Sensing a change in fortune with the return of Mary, William persuades Alison to enter the protection of the court as a woman, where it is hoped that she will engineer a favourable royal intervention. Alison is torn between freedom and constraint, adventure and duty, gain and loss, tensions largely determined by her functioning in the world as both male and female. Agreeing to fulfil her father’s wish, she says, ‘to make me as a woman, I must be unmade as a man’. Tutored by her disapproving aunt in ‘womanly ways’, where frothy underthings, ‘voluminous skirts’, and fiddly buttons restrict and contain the otherwise exuberant form, Alison sets a slipper in the stirrup and rides to the palace.
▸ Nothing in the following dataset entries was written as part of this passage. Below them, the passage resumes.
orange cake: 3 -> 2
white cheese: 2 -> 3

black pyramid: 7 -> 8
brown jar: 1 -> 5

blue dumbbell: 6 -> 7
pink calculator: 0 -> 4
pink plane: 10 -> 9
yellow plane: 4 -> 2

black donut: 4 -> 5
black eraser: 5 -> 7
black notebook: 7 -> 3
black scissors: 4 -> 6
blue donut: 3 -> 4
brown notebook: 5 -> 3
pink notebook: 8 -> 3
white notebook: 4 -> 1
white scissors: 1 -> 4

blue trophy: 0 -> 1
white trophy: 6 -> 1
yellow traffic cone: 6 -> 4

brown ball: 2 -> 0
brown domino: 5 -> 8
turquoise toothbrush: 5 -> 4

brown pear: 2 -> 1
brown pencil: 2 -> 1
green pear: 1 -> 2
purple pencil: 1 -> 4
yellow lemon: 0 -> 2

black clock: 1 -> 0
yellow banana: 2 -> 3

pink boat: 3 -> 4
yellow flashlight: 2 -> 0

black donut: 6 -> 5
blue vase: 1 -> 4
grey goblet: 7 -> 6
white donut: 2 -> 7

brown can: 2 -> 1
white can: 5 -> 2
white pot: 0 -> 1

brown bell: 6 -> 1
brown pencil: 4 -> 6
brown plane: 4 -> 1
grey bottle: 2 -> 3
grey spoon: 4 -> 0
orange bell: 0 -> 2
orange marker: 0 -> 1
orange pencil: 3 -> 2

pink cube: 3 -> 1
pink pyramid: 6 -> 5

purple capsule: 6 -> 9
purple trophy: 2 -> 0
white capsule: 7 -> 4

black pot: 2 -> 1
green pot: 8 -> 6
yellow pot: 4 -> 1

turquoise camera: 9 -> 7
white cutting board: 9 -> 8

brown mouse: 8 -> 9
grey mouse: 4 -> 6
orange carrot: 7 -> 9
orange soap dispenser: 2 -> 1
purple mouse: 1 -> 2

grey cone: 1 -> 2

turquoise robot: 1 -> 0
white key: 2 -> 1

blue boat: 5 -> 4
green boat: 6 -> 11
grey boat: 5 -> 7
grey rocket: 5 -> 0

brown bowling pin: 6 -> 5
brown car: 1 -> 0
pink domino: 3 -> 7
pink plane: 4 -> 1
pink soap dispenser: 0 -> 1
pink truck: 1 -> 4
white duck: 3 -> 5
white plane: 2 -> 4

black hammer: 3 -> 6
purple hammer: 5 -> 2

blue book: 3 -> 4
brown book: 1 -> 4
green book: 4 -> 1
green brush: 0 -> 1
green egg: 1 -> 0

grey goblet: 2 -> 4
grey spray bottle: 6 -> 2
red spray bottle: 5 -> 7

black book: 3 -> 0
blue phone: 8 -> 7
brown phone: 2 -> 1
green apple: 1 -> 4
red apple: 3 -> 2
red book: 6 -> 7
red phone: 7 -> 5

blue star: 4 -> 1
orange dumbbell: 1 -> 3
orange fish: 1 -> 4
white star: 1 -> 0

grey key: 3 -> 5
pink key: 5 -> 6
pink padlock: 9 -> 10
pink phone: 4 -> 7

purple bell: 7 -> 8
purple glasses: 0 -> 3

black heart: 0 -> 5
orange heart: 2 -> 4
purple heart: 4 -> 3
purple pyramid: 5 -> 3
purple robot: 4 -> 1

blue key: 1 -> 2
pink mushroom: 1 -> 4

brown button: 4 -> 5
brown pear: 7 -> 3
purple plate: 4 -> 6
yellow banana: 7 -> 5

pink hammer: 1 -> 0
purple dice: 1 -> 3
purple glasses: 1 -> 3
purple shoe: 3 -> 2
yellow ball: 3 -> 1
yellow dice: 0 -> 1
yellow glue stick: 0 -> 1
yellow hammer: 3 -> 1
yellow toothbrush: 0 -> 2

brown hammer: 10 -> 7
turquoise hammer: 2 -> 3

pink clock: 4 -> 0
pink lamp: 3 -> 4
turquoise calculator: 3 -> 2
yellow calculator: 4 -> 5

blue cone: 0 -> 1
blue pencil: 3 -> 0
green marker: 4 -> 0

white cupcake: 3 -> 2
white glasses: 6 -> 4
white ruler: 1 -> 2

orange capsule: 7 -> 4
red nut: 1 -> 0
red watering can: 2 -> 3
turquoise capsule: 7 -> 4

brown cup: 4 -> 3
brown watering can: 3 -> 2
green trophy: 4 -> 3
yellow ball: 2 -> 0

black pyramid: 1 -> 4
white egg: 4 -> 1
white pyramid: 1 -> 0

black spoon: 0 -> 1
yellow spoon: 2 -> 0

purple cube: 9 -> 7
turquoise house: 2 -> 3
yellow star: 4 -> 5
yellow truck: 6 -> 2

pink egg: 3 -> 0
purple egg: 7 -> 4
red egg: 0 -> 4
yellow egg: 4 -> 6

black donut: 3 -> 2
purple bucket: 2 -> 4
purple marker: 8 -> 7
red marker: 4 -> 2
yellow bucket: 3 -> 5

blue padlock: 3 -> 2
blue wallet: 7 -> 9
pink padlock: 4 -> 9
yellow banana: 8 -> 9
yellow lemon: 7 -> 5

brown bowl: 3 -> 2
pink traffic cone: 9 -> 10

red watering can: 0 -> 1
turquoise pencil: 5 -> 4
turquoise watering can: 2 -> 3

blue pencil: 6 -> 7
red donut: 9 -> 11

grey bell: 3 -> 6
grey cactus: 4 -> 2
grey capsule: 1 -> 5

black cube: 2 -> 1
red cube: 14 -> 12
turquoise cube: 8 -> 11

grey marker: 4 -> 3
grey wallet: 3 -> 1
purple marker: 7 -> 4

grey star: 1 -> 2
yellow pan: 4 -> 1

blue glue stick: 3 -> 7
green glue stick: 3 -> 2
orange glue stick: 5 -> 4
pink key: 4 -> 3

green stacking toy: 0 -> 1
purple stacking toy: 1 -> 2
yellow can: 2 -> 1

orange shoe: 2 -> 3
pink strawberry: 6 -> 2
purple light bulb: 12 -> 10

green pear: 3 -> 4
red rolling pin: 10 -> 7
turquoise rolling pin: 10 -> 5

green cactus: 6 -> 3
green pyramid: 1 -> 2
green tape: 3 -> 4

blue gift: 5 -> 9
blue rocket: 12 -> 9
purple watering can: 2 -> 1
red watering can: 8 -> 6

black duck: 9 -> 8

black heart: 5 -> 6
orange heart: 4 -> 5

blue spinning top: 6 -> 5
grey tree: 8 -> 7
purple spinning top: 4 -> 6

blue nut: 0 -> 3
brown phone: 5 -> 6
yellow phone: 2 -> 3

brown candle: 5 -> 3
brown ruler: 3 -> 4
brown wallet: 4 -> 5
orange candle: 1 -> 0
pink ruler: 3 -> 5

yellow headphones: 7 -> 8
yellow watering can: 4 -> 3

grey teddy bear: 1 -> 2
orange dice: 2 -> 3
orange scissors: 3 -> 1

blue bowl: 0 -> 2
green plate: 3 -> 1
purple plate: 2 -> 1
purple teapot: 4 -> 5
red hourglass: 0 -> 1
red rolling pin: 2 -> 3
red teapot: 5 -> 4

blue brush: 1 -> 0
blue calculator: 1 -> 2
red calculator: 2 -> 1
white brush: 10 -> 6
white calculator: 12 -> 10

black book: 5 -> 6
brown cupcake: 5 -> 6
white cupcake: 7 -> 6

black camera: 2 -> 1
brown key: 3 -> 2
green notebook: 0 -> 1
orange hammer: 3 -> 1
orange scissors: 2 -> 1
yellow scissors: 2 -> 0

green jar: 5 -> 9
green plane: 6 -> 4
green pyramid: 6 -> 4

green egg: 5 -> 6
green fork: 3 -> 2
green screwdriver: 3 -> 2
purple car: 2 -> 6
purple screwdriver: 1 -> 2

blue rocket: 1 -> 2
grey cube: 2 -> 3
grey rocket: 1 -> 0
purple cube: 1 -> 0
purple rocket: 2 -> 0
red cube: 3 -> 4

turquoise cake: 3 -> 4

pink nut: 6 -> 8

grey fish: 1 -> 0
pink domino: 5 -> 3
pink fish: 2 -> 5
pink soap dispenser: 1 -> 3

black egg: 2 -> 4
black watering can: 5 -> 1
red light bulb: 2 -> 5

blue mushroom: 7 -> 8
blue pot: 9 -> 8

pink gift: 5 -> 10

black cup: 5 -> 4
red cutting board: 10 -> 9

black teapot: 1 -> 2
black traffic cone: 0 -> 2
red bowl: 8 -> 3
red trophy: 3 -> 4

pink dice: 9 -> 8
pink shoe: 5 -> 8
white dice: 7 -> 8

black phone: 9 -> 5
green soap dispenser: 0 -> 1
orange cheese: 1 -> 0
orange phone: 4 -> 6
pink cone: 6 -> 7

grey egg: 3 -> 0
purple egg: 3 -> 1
From her lowly and crowded vantage point, Alison learns that the Catholic Mary is under siege. Mary must marry quickly and produce an heir. Her controversial claim to the English throne chafes with her Protestant cousin, Elizabeth I, who openly boasts about bearing ‘the heart of a man’. The bevy of perfidious lords must be kept amused while Mary woos her desperate and suspicious subjects. Reliant on the information of slippery advisers and on the support of her ladies-in-waiting, Mary must secure her hold on the Scottish throne.

In a possible nod to Charlotte Perkins Gilman’s The Yellow Wallpaper (1892), Alison-as-woman is soon rendered a mute and passive ‘creature embroidered into one of the tapestries’. How can she gain Mary’s confidence? Alison’s heroic equestrianism presents an opportunity to flee the suffocating confines of the court with Mary, but it is when Alison is caught leaving the castle dressed as Robert that Mary’s gaze alights on her. Mary covets Alison’s masculine disguise and recognises the potential of adopting it herself.

So begins a queen’s transformation into a common man under the tremulous hand of her new cross-dressing confidante, Alison. Venturing into the perilous streets and raucous taverns of Edinburgh by night, Mary observes her subjects firsthand with Alison/Robert as her wary guide. When Alison is appointed as Mary’s ‘raven’, darting out to gauge the people’s fickle allegiance to their queen, Alison strikes a precarious deal. If she helps speed Mary towards the throne, Mary will expedite the return of Blackadder castle to Alison’s family. As the treacherous politicking escalates, Alison’s character is given greater nuance and depth when she opens herself to a tender affair with her only trustworthy companion, Angelique.

Following Jesse Blackadder’s more experimental first novel, After the Party (1995), The Raven’s Heart heralds a departure in style and subject matter, and is a welcome and audacious piece of work.